Avec une moyenne estimée de 83,1 heures de vol réalisée depuis le début de l'année 2012, le niveau pourrait n'atteindre que 175 heures de vol réelles par pilote d'hélicoptère .

Il faut noter que ce calcul du nombre d'heures de vol inclut, qui plus est, des éléments comme les vols de « substitution » et le temps passé par les pilotes sur des simulateurs.

La cible pour 2013 n'est que de 172 heures de vol...

3. Un entraînement rationné par la rareté des « indemnités de service en campagne » (ISC)

Le projet de loi de finances prévoit 105 journées de préparation et d'activités opérationnelles (JPAO) pour l'armée de Terre. L'indicateur JPAO est un indicateur global, en ce qu'il caractérise l'activité de l'armée de terre quelle qu'en soit la finalité (et le financement) : opérations extérieures, opérations intérieures, missions de courte durée outre-mer ou à l'étranger, préparation opérationnelle stricto sensu, etc.

Parmi ces 105 jours, les crédits budgétaires ne permettront d'en indemniser que 59. Pour l'armée de Terre, 46 des 105 JPAO ne seront pas indemnisés et devront donc être réalisés à l'intérieur des garnisons.

Par analogie avec les « jours à la mer » des marins, l'armée de Terre a élaboré un nouvel indicateur de la préparation opérationnelle, basé sur les "jours à la Terre" (JT), qui sont les jours de préparation et d'activité opérationnelle hors garnison , indemnisés comme tels notamment par des indemnités de service en OPEX et des indemnités de service en campagne (ISC), et figurant dans le schéma ci-dessous.

Cette évolution pose un double problème, à la fois opérationnel et humain :

- opérationnel , car en étant obligée de réaliser 46 JPAO en garnison, l'armée de Terre ne pourra pas conduire de façon optimale son projet de compenser la baisse de ses engagements par une montée en puissance de la préparation opérationnelle « générique » (JPO), réalisée en grande partie dans les camps et les centres spécialisés pour être conduite au bon niveau (régiment, brigade) et le plus près possible des conditions d'engagement de nos futures opérations ;

- un problème humain , car la baisse importante des indemnités touchées par nos soldats en opérations (et budgétisées au titre des OPEX) représente une baisse de revenu qui, à terme, nuira au moral de la troupe et à la qualité du recrutement de l'armée de Terre. Les ISC perçues lors des entraînements sur tous les terrains sont bien la seule prime dont peuvent bénéficier les militaires du rang de l'armée de Terre.

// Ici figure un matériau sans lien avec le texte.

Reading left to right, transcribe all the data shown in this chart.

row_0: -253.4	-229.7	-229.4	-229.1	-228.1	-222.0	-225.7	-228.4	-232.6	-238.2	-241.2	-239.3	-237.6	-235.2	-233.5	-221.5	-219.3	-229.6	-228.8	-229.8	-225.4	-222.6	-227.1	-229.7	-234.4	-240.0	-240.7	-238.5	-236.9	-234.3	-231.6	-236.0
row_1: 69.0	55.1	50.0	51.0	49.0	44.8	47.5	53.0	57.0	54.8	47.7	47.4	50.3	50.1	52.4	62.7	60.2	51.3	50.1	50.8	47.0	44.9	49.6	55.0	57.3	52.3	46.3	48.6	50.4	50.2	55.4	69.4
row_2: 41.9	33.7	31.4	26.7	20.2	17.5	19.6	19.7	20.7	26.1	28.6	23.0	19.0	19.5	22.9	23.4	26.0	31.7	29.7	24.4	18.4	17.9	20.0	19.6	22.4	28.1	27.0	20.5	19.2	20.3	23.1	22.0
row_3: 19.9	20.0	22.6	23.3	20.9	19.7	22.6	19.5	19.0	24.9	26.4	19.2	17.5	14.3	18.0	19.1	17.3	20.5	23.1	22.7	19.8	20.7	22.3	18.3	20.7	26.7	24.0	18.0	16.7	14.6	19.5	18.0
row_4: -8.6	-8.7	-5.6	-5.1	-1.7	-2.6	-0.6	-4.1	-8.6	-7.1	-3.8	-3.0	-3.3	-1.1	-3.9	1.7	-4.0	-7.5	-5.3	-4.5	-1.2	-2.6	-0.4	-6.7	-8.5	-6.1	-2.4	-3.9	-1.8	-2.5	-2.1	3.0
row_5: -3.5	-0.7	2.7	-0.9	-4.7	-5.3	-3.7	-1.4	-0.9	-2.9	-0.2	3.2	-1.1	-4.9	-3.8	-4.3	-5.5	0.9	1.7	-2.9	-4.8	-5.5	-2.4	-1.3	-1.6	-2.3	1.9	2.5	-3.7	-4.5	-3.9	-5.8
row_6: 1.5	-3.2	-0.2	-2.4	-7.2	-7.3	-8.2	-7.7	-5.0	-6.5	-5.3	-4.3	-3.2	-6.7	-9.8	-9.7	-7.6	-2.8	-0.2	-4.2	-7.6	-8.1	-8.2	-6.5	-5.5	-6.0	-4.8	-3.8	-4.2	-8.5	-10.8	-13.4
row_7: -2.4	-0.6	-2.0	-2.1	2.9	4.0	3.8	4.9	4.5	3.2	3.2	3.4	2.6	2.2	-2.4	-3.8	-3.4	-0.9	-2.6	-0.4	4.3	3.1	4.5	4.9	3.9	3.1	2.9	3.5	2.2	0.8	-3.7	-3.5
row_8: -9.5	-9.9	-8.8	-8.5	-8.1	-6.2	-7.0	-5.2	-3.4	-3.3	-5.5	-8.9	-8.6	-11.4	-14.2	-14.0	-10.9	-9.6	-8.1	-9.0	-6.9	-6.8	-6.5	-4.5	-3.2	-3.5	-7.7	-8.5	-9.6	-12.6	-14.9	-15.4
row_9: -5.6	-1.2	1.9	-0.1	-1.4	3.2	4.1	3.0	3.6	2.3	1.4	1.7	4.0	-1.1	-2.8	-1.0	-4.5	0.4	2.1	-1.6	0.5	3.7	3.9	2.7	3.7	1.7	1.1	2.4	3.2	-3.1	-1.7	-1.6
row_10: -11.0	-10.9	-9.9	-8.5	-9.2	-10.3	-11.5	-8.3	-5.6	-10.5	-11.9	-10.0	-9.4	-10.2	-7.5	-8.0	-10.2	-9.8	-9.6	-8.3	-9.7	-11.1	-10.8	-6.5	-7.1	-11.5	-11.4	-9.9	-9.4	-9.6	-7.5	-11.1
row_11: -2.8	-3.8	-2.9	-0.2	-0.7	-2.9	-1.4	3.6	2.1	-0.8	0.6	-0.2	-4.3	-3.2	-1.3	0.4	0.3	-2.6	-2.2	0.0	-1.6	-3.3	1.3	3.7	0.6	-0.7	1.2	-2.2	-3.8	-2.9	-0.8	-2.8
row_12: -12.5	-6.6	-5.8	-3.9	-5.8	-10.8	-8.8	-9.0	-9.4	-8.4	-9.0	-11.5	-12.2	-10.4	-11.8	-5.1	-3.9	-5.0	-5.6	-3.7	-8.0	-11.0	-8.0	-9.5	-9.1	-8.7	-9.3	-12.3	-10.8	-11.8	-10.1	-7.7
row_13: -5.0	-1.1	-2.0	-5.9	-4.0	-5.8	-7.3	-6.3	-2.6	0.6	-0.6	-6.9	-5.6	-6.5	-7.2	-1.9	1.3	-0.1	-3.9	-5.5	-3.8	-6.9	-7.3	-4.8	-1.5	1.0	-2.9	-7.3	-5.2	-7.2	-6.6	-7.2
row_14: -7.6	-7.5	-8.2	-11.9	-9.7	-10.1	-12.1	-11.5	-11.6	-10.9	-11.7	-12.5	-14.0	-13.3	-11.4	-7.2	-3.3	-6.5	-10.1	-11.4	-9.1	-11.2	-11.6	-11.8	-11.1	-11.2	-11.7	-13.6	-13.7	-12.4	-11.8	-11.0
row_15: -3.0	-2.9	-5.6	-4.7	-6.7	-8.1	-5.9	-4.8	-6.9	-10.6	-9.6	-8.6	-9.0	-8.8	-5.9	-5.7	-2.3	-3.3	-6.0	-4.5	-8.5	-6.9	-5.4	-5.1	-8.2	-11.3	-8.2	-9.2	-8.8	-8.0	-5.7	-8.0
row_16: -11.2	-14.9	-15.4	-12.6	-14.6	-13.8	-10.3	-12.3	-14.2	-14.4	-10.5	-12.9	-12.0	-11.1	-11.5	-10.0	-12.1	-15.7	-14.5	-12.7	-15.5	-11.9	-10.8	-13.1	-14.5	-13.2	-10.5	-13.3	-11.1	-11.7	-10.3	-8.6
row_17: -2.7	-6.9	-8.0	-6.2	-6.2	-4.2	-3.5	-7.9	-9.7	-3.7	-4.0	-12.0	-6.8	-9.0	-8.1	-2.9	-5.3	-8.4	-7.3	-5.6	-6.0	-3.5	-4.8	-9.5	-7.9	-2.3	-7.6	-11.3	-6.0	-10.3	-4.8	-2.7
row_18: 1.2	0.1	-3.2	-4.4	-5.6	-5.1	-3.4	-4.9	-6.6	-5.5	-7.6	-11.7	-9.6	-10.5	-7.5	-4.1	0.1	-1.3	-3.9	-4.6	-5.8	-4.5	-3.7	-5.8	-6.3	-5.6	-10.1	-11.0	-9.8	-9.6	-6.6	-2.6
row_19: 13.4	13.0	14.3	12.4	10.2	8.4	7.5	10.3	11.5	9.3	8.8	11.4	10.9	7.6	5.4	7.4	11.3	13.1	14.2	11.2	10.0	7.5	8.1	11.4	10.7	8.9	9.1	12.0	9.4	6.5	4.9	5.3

ÉVOLUTION DES « JOURS À LA TERRE » DE L'ARMÉE DE TERRE

Source : état major de l'armée de terre

Votre commission veillera tout particulièrement en cours de gestion à ce qu'une régulation en cours d'année de crédits du titre 2 ne vienne pas réduire encore ce niveau déjà insuffisant.


* 14 Bilan à mi parcours de la loi de programmation militaire, rapport public thématique, juillet 2012.